Muhalefet toplumun gerçekten birçok mağdur kesimine gerektiği gibi sahip çıkamayıp onların dertlerini gündeme bu kadar taşıyamamışken bu sefer üstün bir performans gösterdi. EYTlilerin sorunlarını çözecek iktidar olmak ve o kesimden alınabilecek oylar sebebiyle kimse alanı diğerine bırakmadı.

Mesele iktidarın en az kendileri kadar irrasyonel olabileceğinin düşünülmemesi. İktidarda daha önce makul ve meşru gerekçelerle yapmayacağını ilan etmiş olsa da gelinen noktada seçimi kazandıracak her şeyi gelecekteki maliyetine bakmadan yapabilecek bir Erdoğan var.

...***

Arslan Bulut 31 Aralık tarihli Yeniçağ gazetesinde, " Bu şartlarda seçime gidilir mi?"başlıklı yazısını okuyucularla paylaşıyor.

" Yeni bir yıla girerken, bir durum tespiti yapmak gerekir. Türkiye, birçok sorunları olsa da bir hukuk devletiydi, adalet sistemine, orduya ve güven yüksek oranlardaydı. Adalet Bakanı olmadan önce, 2014 yılında, Abdülhamit Gül, Türkiye'de yargıya güvenenlerin oranının uzun yıllar yüzde 60-70'lerde seyrettiğini ancak son dönemde bu oranın yüzde 20'lerin altına düştüğünü söylemişti."diyen yazar, yazısının devamında şu ifadelere yer veriyor:

...***

Gül'ün bakanlığı sırasında ve sonrasında durum daha iyiye doğru değil daha kötüye doğru değişmiştir... Öyle ki artık önemli davalarda hâkim değişikliği yapılmakta ve siyasi iradenin istediği doğrultuda karar vermesi mümkün olmayan hâkimler başka görevlere atanmakta ve yerlerine başka hâkimler atanmaktadır.

Yargıya müdahale sadece adil yargılamayı değil seçimlerin güvenliğini de ortadan kaldırmıştır.

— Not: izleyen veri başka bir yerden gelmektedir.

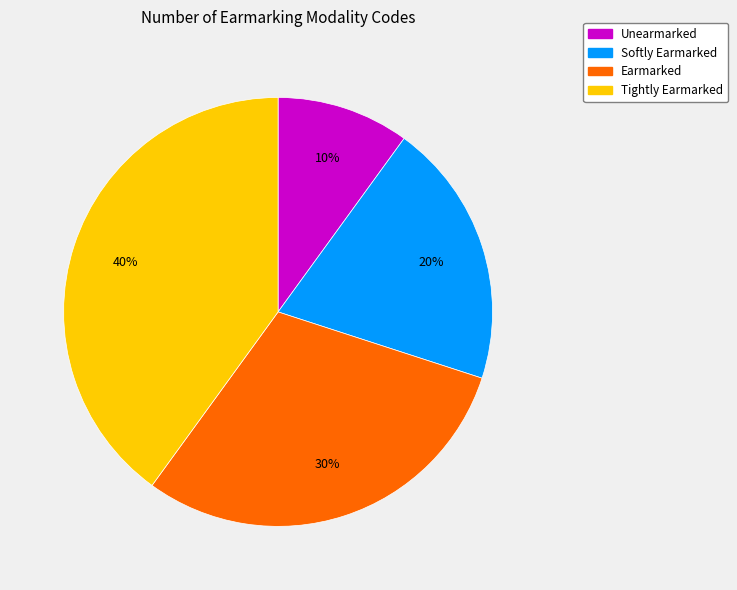

To the nearest percent, what portion does Earmarked represent?

30%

Ülkenin yönetim sistemini ve rejimini ortadan kaldıran Anayasa değişikliği, Meclis'ten usulsüz oylama ile geçmiştir. Gizli oy kullanmak esas olmasına rağmen, oy kabinlerinin başında bekleyen özel görevli milletvekilleri, kendi partilerine mensup milletvekillerinin renkli oy pusulalarını göstermesini istemiştir. Yani Meclis'teki Anayasa değişikliği oylaması geçersizdir ama referanduma sunulmuştur! Referandumda ise oylama devem ederken kural değiştirilmiş ve mühürsüz oylar geçerli sayılmıştır. Böyle bir oylama ile Türkiye'nin kaderi değiştirilmiştir. Cumhurbaşkanı'nın geçerli bir üniversite diploması olup olmadığı ise gündeme dahi getirilmemektedir.

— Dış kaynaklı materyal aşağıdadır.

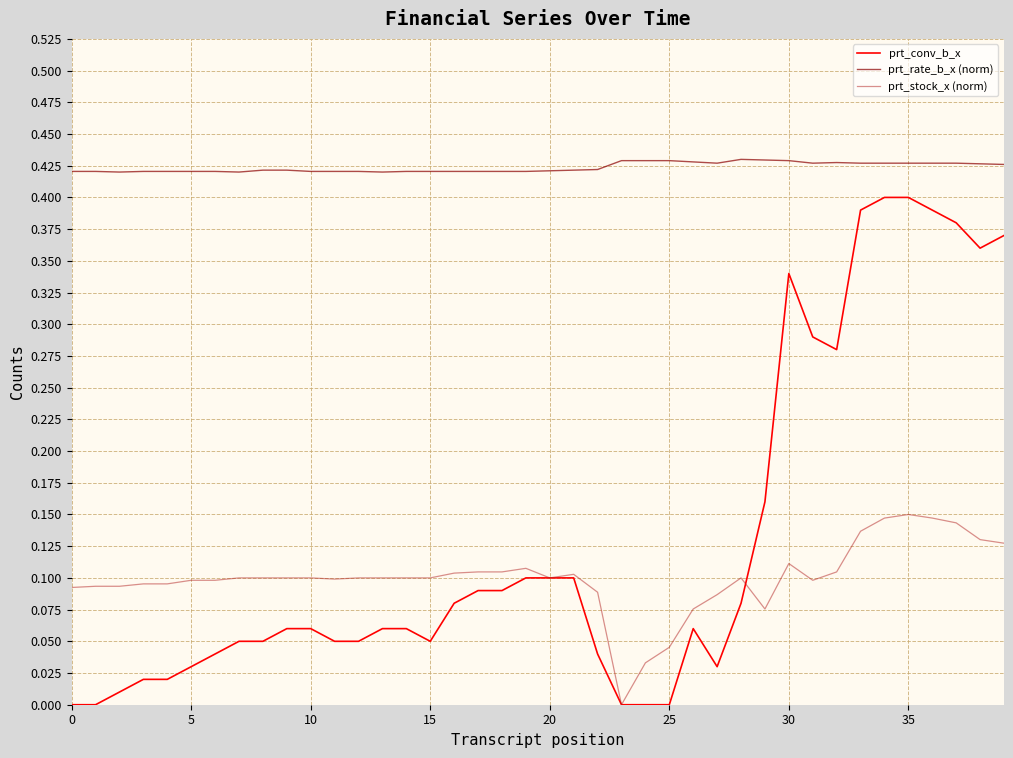

Which series has the largest total across all categories?

prt_rate_b_x (norm)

Türkiye yeni bir genel seçime doğu giderken, Yüksek Seçim Kurulu Başkanı ve dört üyesi, muhtemel adaylardan biri aleyhine şikâyette bulunmuş, yani taraf olmuştur. Yarın o kişi aday olursa YSK'nın tarafsızlığından bahsedilebilir mi?

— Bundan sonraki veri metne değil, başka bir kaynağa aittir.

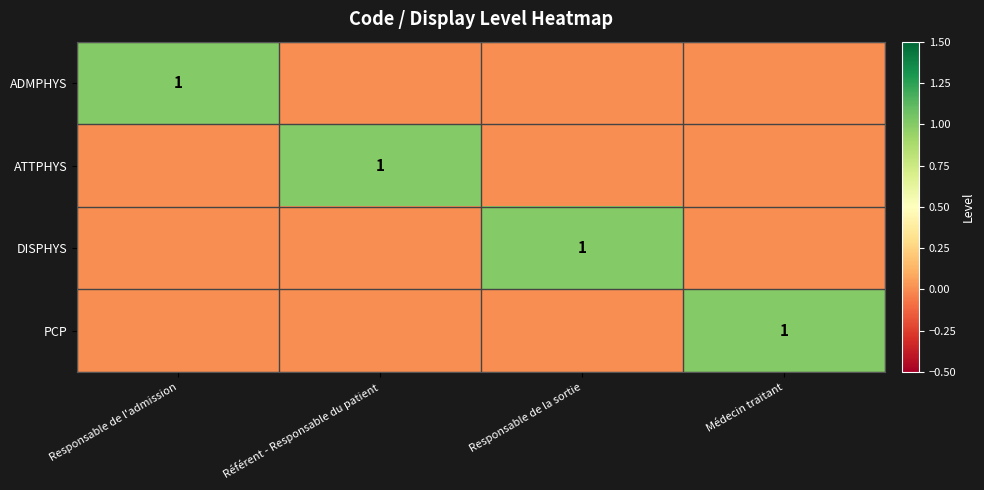

What is the difference between the ADMPHYS values at Référent - Responsable du patient and Responsable de l'admission?

1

Kadı ki sadece YSK değil, İl ve İlçe Seçim Kurulu başkan ve üyelerinin çoğunluğu yakın zamanda atanan hâkimlerden oluşacaktır. Hâkim atamalarında ise iktidar partisinde görevli avukatların tercih edildiği herkesin malumudur.

Kısacası, Türkiye'de artık seçim güvenliği yoktur. Muhalefet, bu hukuk dışı şartlar altında seçime giderse kaybetmeyi şimdiden kabul etmiş demektir! Bu konu, kimin aday olacağından daha önceliklidir çünkü kim aday olursa olsun, oyların geçerli olup olmadığını belirleyecek olan İl ve İlçe Seçim Kurulu başkan ve üyeleridir.